Even our PM, who up to now would have swum naked through a lake of cold sick to get a trade deal from the US, has said that Trump was ‘wrong’ to do this, without going too deeply into what his ‘wrongness’ consists of.  May has too few friends to risk cancelling the state visit on which the British diet of chlorinated chickens depends.  But even what she did say was too much for Trump, who tweeted back contemptuously that May shouldn’t be focusing on him, but on the ‘ destructive Radical Islamic Terrorism Radicalism that is taking place within the United Kingdom.’

Let’s just pause here and take stock of this.  The president of the United States retweeted anti-Muslim videos from a fringe fascist organisation – videos that don’t even depict what they purport to depict.  When accused of retweeting videos from said fringe fascist organisation, Trump ignored the fact that most of the videos were fake and told Theresa May off for saying that he was ‘wrong’ to retweet them and criticized her instead.

All that is bad enough, but I fear that its badness hasn’t been fully-digested. Because some commentators, our own government amongst them, continue to imagine that Trump ‘crossed a line’ or ‘went too far’ as if these retweets were some kind of gaffe that can be rectified.   But Trump’s retweets and his response to the criticism he received make it clear he hasn’t crossed a line.  On the contrary, he is moving very firmly along the tajectory that was established during his campaign, when he first reached into the fascistic underbelly of the GOP and US society: he is deliberately bringing fascism and racism back into the mainstream of American politics and pushing American society further towards the far-right.

=== Raw data ===
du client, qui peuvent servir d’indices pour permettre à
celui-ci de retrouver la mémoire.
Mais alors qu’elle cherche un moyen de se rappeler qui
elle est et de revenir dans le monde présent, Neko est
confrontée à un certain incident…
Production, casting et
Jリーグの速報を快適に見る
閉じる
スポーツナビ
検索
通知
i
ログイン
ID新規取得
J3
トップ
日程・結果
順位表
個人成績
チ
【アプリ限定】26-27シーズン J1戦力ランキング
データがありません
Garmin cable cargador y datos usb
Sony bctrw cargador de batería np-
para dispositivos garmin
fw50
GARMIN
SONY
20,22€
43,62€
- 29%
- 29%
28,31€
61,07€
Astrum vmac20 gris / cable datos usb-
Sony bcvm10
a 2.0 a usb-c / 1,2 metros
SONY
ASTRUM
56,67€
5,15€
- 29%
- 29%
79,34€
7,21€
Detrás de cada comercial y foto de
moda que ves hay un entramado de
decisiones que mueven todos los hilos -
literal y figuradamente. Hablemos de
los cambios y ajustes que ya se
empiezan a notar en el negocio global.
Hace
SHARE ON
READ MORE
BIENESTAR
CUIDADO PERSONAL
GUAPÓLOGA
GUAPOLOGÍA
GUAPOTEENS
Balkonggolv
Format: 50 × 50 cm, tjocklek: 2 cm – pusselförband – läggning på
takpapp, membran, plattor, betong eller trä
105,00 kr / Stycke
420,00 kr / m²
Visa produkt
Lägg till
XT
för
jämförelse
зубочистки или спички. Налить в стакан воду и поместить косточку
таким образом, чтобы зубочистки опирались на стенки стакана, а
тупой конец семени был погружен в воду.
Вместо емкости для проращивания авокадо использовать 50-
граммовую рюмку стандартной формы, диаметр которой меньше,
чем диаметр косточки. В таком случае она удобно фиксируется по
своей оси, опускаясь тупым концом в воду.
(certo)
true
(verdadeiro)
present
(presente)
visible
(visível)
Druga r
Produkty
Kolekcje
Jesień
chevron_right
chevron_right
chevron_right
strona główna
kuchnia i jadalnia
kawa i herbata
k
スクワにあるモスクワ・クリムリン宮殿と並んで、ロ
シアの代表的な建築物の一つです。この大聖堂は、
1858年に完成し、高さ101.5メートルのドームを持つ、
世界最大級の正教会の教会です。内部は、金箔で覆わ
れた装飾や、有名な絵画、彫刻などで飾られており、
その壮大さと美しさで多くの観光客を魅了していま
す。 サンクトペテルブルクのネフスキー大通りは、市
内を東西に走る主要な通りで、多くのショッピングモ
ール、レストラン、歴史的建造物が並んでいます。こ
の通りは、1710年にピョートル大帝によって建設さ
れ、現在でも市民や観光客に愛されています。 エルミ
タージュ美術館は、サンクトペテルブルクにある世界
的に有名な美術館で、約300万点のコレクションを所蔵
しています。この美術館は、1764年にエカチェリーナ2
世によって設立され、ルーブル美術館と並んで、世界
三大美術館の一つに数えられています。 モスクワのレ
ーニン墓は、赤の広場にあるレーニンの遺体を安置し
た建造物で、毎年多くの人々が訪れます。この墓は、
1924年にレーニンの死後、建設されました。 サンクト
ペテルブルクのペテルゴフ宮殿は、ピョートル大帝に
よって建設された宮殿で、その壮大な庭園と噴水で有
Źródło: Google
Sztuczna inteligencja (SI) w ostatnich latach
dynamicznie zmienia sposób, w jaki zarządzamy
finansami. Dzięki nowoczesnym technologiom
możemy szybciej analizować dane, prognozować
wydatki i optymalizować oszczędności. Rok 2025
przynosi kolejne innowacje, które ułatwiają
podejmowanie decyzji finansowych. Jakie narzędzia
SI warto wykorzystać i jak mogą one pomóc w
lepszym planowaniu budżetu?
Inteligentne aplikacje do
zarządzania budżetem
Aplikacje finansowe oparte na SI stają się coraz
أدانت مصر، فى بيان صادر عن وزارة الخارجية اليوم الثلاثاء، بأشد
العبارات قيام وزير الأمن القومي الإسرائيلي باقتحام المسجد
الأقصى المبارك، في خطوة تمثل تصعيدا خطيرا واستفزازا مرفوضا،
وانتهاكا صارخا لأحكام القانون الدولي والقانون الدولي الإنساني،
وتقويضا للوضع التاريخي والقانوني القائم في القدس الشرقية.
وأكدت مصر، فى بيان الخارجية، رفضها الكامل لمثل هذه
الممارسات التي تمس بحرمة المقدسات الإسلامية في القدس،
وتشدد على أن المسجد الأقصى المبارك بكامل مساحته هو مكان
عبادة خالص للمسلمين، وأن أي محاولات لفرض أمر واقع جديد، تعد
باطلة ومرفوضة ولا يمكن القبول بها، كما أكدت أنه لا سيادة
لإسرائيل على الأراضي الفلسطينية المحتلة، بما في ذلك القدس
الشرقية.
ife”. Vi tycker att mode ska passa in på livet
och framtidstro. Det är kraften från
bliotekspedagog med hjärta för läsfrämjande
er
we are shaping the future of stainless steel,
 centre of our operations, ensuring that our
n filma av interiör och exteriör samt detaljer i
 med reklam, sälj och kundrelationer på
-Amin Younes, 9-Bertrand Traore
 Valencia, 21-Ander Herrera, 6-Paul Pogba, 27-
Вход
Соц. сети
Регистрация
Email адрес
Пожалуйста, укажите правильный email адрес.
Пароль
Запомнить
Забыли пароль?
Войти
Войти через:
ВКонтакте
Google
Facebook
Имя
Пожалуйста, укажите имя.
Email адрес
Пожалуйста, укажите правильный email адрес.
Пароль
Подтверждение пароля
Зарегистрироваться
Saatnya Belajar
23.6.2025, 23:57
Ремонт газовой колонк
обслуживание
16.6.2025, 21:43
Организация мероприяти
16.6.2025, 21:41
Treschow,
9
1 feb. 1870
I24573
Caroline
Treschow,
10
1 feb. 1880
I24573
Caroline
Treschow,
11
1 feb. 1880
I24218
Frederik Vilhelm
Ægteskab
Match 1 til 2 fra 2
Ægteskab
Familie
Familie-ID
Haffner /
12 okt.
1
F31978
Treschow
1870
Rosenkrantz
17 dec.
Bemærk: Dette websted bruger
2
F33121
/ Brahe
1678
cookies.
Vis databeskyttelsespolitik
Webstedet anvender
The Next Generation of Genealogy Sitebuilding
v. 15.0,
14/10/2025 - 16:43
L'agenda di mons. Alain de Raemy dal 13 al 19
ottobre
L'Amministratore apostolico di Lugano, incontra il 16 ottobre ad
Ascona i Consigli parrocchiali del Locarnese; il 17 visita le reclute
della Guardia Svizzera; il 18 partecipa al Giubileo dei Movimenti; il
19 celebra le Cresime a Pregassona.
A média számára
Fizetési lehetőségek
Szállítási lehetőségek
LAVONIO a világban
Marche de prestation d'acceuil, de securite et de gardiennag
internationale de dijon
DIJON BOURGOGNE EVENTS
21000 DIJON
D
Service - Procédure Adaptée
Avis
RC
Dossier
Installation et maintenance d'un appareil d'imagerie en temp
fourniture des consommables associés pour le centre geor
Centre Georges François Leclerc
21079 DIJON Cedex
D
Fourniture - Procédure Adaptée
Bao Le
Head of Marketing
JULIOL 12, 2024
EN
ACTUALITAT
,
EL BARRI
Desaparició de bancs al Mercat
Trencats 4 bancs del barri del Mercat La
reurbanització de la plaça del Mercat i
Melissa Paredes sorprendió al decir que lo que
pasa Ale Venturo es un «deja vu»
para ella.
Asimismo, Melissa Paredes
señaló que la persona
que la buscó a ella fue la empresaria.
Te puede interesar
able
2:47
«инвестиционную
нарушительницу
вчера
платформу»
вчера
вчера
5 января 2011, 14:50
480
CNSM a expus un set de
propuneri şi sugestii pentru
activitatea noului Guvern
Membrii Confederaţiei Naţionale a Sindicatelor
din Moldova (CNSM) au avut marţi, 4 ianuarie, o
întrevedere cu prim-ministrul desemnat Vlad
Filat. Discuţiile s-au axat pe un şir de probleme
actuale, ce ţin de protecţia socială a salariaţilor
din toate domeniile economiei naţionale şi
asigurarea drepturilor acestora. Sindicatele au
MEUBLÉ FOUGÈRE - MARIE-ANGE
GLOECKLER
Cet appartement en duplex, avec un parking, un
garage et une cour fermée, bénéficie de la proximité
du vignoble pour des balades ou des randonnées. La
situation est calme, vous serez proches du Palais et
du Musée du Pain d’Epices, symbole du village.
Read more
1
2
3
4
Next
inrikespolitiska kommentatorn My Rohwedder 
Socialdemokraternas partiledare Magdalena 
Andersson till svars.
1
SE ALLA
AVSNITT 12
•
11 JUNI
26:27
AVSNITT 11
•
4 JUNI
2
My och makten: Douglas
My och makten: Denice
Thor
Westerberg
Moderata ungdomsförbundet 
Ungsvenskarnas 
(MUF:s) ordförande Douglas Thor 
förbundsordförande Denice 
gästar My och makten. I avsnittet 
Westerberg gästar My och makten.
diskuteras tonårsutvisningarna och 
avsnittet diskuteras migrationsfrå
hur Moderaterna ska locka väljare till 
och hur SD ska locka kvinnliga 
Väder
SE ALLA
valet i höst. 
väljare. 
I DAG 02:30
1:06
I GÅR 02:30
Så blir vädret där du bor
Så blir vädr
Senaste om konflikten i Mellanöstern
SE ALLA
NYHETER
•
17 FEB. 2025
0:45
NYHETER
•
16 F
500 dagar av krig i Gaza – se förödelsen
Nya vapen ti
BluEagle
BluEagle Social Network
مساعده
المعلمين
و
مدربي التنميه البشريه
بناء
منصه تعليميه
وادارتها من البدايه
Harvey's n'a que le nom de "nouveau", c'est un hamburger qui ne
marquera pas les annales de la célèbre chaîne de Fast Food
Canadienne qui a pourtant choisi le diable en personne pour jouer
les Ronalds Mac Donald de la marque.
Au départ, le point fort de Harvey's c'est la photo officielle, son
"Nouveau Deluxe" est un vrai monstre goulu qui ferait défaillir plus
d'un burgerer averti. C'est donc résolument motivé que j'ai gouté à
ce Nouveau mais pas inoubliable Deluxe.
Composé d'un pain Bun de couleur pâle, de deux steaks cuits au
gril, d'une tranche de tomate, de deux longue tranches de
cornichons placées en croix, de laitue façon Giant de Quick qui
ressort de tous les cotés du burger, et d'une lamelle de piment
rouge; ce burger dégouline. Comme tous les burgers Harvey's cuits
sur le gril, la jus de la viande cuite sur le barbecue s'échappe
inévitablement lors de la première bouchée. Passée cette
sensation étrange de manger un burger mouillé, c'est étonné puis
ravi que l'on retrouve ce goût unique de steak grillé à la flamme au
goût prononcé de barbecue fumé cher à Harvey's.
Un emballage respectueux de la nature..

=== What you will do ===
• A. In the passage on Trump's retweets, take the stretch that begins at the words "All that is" and stops after "towards the far-right.", and rewrite it with "commentators" changed to "observers".
• B. In the passage on Trump's retweets, what did Trump tweet that May should be focusing on instead of him?
• C. Carry the passage on Trump's retweets forward from its final sentence.

=== Set of answers ===
• A.
All that is bad enough, but I fear that its badness hasn’t been fully-digested. Because some observers, our own government amongst them, continue to imagine that Trump ‘crossed a line’ or ‘went too far’ as if these retweets were some kind of gaffe that can be rectified.   But Trump’s retweets and his response to the criticism he received make it clear he hasn’t crossed a line.  On the contrary, he is moving very firmly along the tajectory that was established during his campaign, when he first reached into the fascistic underbelly of the GOP and US society: he is deliberately bringing fascism and racism back into the mainstream of American politics and pushing American society further towards the far-right.

• B. The "destructive Radical Islamic Terrorism Radicalism that is taking place within the United Kingdom."

• C.
He knows what he’s doing, and his closest supporters know it too. This is what the Bannon project is all about.  It’s what sexy/cool provocateurs and fake cultural insurrectionists like Milo Yiannopoulos are all about.  As the brilliant Buzzfeed investigation  into the Bannon/Yiannopoulos nexus recently showed, these people are conduits seeking to open up new channels through which far-right and even openly Nazi politics can re-enter the political mainstream and break down the barriers to such progress.

When Trump dubs calls CNN ‘fake news’ and tells the most jaw-dropping lies without even the slightest remorse or concern about whether he’s found out, it isn’t just because he is a narcissistic sociopath: he is deliberately shattering the intellectual context that makes evidence-based argument or rational discussion possible.

In Trumpland, there are no ideas that have to be respected, only feelings and instincts that don’t change when confronted with facts that contradict them.  Trump knows that his base has no interest in facts or truth and will love him as long as he sticks it to the ‘liberals’ or ‘lefttards’.  He knows that he can rely on the support of the intellectually and morally debased Republican Party, many of whose representatives either care only about their career or would not mind taking off their suits and putting on a paramilitary uniform should the opportunity arise.

They certainly don’t have to wear uniforms now, because 21st century fascists don’t do that until they are absolutely certain that they can get away with it.  Until then, they are content to allow their poisonous ideas to percolate,  until what once seemed abnormal and unacceptable becomes a new normal.  This is a long haul task, but Trump has powerful helpers: reactionary millionaires and Domininionist billionaires; Fox News, Breitbart, bullying shock jocks and many other fora that understand his game perfectly and have the same lack of scruples.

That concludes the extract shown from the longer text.